## Prompt
Respond with the count alone after checking every line in the material below for "renal".

___ Data under study

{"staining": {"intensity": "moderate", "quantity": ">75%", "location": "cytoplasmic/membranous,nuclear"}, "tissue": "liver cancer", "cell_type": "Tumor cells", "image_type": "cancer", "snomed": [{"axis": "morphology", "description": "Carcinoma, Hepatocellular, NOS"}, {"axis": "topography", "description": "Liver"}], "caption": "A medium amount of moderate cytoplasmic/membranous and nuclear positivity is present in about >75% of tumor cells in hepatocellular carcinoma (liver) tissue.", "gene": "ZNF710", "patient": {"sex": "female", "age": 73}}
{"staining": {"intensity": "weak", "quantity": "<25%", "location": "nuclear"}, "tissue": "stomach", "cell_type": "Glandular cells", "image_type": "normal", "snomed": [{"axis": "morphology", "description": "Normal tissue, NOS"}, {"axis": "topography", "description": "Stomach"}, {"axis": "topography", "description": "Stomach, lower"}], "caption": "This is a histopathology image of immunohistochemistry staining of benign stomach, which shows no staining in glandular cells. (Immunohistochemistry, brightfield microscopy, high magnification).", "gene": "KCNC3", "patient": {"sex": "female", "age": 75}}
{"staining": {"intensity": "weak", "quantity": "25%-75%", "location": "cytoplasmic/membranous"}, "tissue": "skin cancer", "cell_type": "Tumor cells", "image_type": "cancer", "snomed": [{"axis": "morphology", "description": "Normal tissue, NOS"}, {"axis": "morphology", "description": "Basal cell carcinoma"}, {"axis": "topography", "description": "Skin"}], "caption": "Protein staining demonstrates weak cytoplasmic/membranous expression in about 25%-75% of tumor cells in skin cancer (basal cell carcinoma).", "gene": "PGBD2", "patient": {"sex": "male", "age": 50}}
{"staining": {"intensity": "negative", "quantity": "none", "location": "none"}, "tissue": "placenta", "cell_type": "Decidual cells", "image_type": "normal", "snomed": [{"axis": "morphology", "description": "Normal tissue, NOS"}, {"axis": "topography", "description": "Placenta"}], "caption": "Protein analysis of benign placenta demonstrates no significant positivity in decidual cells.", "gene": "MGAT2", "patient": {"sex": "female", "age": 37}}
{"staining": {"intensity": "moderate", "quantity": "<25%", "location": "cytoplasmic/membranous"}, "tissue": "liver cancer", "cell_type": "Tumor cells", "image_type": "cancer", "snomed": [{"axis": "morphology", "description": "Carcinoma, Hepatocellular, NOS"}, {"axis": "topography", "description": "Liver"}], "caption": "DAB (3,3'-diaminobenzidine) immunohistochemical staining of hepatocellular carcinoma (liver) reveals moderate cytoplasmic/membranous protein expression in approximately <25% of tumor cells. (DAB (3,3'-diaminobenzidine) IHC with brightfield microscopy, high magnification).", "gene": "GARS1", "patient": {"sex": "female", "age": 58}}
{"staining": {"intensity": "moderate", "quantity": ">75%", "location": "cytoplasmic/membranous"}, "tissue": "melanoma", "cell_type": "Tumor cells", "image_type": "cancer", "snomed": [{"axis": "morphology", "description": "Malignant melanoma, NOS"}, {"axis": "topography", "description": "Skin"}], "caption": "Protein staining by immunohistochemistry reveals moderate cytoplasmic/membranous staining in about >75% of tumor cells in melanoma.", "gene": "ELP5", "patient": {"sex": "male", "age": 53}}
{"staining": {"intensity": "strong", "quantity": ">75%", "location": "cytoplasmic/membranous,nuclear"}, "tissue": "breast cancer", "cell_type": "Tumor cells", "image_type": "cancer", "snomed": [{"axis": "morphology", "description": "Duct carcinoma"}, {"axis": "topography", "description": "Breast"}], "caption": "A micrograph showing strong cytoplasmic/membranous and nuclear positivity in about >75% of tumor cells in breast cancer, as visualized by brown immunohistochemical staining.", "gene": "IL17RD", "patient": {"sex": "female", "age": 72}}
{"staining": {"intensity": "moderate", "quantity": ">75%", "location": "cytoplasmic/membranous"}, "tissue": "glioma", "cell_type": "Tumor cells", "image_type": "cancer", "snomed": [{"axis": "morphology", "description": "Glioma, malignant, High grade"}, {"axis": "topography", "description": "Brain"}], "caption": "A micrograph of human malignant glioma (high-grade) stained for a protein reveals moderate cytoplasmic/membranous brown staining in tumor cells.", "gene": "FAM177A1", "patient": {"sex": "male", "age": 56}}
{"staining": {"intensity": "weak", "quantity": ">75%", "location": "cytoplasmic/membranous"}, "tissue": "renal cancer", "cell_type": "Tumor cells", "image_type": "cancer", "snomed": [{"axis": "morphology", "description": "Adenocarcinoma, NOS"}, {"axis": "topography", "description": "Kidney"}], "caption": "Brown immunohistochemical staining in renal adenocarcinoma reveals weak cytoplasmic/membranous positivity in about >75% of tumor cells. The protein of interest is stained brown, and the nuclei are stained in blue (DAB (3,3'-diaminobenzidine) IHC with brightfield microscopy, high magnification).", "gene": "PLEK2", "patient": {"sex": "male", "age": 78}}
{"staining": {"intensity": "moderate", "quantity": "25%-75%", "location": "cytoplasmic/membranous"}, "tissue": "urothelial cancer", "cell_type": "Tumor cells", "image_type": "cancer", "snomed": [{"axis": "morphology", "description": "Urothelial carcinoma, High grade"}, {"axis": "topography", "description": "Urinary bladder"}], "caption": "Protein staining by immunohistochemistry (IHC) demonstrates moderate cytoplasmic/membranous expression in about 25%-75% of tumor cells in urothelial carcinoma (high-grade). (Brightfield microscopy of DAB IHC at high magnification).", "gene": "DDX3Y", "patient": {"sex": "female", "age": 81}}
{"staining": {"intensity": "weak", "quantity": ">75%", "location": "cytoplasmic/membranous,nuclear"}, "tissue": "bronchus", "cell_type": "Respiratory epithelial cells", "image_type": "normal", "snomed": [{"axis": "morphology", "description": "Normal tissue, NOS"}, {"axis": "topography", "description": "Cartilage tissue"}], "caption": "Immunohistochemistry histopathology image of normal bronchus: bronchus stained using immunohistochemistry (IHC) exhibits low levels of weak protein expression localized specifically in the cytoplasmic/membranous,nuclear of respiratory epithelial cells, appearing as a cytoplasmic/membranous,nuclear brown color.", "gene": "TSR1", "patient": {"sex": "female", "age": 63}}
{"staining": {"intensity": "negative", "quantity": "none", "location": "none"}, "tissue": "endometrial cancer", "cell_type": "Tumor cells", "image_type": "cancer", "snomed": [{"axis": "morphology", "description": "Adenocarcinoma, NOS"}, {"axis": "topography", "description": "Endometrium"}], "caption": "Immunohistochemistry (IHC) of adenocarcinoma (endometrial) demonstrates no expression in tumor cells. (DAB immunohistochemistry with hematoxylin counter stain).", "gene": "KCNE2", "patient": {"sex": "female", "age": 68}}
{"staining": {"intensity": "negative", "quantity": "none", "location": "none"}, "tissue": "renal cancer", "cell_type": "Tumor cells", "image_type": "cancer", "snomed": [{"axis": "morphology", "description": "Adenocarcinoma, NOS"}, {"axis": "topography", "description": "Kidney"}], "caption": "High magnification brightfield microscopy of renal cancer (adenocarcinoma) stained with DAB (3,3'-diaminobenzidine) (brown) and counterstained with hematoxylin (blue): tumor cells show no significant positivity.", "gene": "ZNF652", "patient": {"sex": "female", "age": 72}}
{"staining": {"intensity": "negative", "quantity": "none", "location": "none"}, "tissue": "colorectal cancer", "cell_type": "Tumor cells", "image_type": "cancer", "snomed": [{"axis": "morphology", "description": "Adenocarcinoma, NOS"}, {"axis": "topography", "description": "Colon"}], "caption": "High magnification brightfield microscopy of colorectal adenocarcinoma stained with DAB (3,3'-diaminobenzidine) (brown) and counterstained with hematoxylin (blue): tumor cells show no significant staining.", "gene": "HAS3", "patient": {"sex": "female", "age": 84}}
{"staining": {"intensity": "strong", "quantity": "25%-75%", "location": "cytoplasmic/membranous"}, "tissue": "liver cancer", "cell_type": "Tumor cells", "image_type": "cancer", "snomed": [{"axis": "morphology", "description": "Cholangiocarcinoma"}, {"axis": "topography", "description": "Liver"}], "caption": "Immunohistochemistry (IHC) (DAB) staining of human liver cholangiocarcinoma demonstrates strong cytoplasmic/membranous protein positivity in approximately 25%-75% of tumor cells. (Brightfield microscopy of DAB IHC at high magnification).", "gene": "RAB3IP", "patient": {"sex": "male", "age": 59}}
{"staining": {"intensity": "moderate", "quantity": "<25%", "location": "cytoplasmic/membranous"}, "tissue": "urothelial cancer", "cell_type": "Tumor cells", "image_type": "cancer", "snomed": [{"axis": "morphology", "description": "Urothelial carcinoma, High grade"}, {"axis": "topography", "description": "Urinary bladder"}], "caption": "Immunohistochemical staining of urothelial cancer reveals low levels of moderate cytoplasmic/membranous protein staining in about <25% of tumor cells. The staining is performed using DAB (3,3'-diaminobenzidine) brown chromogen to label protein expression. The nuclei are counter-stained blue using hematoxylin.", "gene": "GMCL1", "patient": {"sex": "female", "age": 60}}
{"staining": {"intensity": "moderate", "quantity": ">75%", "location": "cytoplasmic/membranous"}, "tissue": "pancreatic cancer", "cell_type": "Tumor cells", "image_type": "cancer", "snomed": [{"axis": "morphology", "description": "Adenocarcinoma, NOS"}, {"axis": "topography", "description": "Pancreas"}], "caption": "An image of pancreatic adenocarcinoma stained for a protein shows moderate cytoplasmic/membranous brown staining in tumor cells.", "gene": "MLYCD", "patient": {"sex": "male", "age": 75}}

______

## Solution to this exercise
2